At the first level of scrutiny, Titanium applies a static analysis engine to dissect file contents in five milliseconds or less using a specialized algorithm. The algorithm hashes file features (not just the bits) allowing it to differentiate between malware files that may be functionally similar. The next step of analysis leverages explainable machine learning, which applies more than 15 analysis engines to derive distinct malware type and classification verdicts. The resulting output is displayed with easy-to-interpret indicators that describe intent and allow security analysts to understand the issue and respond accordingly. From these indicators, the Titanium Platform generates a “visual map” that categorizes specific threats based on their similarities, potential for damage, and who/where they were accessed from.
Once the map is generated, the Platform moves to the final phase of analysis…the file reputation and intelligence stage. At this level, the powerful threat intelligence solution known as TitaniumCloud processes files using ReversingLabs File Decomposition Technology. This process is done in order to create an up-to-date threat classification index with rich context compiled from more than 10 billion goodware and malware files. This framework allows TitaniumCloud to support a powerful set of REST API query and feed functions that deliver targeted file and malware detail for threat identification, analysis, intelligence development, and hunting. On a daily basis, Titanium updates threat details using up to eight million malware and goodware sources creating the database that ultimately helps security teams stay abreast of the latest forms of malware afflicting the industry.

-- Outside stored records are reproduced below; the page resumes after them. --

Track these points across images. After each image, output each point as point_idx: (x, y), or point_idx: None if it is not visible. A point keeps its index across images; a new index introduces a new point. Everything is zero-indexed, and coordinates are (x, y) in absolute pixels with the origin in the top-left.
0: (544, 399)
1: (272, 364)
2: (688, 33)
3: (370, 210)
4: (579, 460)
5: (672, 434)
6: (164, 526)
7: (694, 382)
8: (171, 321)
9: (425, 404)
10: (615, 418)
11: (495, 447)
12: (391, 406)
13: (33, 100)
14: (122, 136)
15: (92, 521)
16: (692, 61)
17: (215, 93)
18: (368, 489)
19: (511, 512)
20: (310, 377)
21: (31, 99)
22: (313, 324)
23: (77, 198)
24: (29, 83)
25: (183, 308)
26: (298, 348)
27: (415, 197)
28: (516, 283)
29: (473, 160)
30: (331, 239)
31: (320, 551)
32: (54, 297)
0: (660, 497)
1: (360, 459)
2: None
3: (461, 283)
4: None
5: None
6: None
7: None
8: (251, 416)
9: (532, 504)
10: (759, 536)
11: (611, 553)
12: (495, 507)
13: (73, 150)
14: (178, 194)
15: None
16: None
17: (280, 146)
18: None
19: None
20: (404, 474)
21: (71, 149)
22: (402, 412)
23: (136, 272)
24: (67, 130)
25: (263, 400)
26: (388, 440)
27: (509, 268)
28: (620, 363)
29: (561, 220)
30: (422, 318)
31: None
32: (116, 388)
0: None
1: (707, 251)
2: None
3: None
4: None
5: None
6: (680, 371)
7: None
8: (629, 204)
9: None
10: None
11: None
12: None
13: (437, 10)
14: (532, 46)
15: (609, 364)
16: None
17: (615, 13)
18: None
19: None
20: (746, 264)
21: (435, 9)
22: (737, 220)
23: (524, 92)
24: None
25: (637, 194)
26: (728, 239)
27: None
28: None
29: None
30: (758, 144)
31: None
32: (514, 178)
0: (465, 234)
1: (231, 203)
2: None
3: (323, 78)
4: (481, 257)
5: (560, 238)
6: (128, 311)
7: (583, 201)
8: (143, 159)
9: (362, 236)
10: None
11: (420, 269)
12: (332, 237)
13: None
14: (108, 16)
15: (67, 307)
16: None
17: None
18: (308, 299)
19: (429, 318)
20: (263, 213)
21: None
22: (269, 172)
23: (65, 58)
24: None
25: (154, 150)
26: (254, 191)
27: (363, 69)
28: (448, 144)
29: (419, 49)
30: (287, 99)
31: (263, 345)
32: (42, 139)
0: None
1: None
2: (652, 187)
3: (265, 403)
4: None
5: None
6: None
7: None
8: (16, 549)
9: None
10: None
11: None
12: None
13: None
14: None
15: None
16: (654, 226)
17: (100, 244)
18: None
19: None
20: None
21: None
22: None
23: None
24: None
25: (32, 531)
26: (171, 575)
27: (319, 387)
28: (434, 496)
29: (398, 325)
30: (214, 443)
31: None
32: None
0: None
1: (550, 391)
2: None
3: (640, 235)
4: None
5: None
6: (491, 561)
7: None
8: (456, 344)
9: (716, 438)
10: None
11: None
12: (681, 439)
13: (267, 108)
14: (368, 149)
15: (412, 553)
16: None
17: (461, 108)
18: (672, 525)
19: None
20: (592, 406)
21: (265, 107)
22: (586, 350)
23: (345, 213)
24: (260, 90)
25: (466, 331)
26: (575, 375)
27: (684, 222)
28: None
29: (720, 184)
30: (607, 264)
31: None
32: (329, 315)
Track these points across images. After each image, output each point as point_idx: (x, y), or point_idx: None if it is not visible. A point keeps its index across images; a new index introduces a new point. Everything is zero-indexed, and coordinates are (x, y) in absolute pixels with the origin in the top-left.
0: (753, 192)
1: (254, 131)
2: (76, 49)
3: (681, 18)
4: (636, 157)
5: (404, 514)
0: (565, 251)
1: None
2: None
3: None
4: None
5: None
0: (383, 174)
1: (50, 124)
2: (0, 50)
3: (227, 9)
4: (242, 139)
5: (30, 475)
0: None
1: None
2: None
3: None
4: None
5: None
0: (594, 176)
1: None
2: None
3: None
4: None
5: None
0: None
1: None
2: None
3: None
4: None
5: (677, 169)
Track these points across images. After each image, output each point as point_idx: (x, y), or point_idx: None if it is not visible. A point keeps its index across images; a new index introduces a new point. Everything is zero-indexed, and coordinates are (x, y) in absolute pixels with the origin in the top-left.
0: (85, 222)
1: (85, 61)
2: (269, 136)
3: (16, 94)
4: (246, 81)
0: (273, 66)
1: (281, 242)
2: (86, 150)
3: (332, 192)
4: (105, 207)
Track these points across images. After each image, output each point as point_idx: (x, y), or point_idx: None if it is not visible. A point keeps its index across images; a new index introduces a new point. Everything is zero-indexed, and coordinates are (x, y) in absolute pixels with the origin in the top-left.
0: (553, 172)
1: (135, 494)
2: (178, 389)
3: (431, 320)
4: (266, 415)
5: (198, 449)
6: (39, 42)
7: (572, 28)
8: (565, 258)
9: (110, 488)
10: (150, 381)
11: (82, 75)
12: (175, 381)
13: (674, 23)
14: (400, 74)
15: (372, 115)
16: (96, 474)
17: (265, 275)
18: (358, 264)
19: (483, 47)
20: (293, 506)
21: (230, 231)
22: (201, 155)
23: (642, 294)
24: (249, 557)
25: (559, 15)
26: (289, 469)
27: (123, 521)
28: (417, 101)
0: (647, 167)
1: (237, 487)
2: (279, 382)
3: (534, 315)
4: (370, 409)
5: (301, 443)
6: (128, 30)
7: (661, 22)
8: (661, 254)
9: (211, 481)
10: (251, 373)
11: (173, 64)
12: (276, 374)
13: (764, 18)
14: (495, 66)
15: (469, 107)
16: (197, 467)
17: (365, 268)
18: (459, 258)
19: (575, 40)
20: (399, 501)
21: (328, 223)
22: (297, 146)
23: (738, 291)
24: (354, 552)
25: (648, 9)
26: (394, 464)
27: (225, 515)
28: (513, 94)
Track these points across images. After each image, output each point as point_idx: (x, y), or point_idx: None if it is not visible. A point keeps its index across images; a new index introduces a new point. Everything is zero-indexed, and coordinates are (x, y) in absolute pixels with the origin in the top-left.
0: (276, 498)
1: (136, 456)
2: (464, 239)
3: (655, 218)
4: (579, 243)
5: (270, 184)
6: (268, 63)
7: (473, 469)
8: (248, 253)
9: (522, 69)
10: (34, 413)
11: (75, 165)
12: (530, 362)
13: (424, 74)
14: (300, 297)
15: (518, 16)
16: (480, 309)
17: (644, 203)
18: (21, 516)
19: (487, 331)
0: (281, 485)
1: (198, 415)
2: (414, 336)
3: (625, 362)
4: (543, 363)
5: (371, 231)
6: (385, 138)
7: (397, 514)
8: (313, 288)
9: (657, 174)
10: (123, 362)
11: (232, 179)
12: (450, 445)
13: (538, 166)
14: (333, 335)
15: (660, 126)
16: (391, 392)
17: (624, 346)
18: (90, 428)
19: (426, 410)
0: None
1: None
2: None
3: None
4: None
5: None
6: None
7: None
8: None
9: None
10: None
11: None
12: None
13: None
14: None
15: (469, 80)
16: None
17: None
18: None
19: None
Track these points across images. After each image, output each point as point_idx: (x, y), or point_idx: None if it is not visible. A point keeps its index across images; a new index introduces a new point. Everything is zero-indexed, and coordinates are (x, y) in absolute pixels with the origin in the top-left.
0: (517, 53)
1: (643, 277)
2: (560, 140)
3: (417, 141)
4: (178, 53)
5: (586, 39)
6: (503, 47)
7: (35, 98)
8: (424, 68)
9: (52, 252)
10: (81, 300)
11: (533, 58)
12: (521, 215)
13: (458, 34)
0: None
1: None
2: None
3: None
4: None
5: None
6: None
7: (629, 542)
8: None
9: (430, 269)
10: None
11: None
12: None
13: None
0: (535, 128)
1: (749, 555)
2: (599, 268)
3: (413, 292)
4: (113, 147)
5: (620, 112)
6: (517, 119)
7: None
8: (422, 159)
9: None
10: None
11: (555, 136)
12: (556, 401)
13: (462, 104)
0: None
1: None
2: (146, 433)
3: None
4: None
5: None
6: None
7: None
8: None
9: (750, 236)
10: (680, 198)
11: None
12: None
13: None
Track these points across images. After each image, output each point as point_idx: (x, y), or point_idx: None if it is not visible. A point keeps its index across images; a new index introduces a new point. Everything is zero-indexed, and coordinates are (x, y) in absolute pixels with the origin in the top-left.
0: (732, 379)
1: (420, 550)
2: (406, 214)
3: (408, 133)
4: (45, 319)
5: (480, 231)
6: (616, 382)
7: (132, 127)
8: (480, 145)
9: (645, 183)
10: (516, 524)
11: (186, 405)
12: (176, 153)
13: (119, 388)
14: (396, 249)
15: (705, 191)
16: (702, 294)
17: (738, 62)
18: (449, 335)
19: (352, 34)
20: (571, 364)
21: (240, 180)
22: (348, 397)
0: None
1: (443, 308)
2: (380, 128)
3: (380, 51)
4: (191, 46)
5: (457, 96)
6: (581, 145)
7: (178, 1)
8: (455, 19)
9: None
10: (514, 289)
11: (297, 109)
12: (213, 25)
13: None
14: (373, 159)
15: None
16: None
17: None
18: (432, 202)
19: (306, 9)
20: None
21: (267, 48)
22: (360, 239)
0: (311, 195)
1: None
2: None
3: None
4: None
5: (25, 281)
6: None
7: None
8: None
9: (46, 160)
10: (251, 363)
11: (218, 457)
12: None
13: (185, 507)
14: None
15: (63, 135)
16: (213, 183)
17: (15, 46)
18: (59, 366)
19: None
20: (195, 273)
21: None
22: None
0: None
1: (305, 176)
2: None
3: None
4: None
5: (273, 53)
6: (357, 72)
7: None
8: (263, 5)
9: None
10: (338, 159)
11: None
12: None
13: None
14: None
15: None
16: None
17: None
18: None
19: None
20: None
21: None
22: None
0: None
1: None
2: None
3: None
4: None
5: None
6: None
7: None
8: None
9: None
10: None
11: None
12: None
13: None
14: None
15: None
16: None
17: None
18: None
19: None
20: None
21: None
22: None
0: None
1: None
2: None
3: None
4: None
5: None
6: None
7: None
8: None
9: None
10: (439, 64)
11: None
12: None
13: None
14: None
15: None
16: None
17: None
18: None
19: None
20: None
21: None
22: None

All this analysis lays a solid foundation for the investigation and hunting function of Titanium. This feature identifies objects and files of interest that have entered the infrastructure and retains their technical information, ultimately creating a repository for retro hunting and ongoing analysis to uncover attacker techniques and tactics. This categorizing of objects and files classifies and prioritizes threats, which helps hunting teams accelerate investigations and compress incident response times.
ReversingLabs’ Titanium Platform has a seamless UI, with an easy-to-interpret threat map that includes detailed hash files for in-depth analysis. Each threat identified is severity-rated and classified with a file format structure that includes a description, threat response and recommended fix. The large repository of goodware/malware ensures that users can easily navigate threats, regardless of skill sets. The Titanium Platform is the perfect tool for any company looking for a one size fits all solution to threat intelligence file analysis. The ReversingLabs Titanium Platform has a starting price of $10,000 for threat intelligence integrations and web offerings.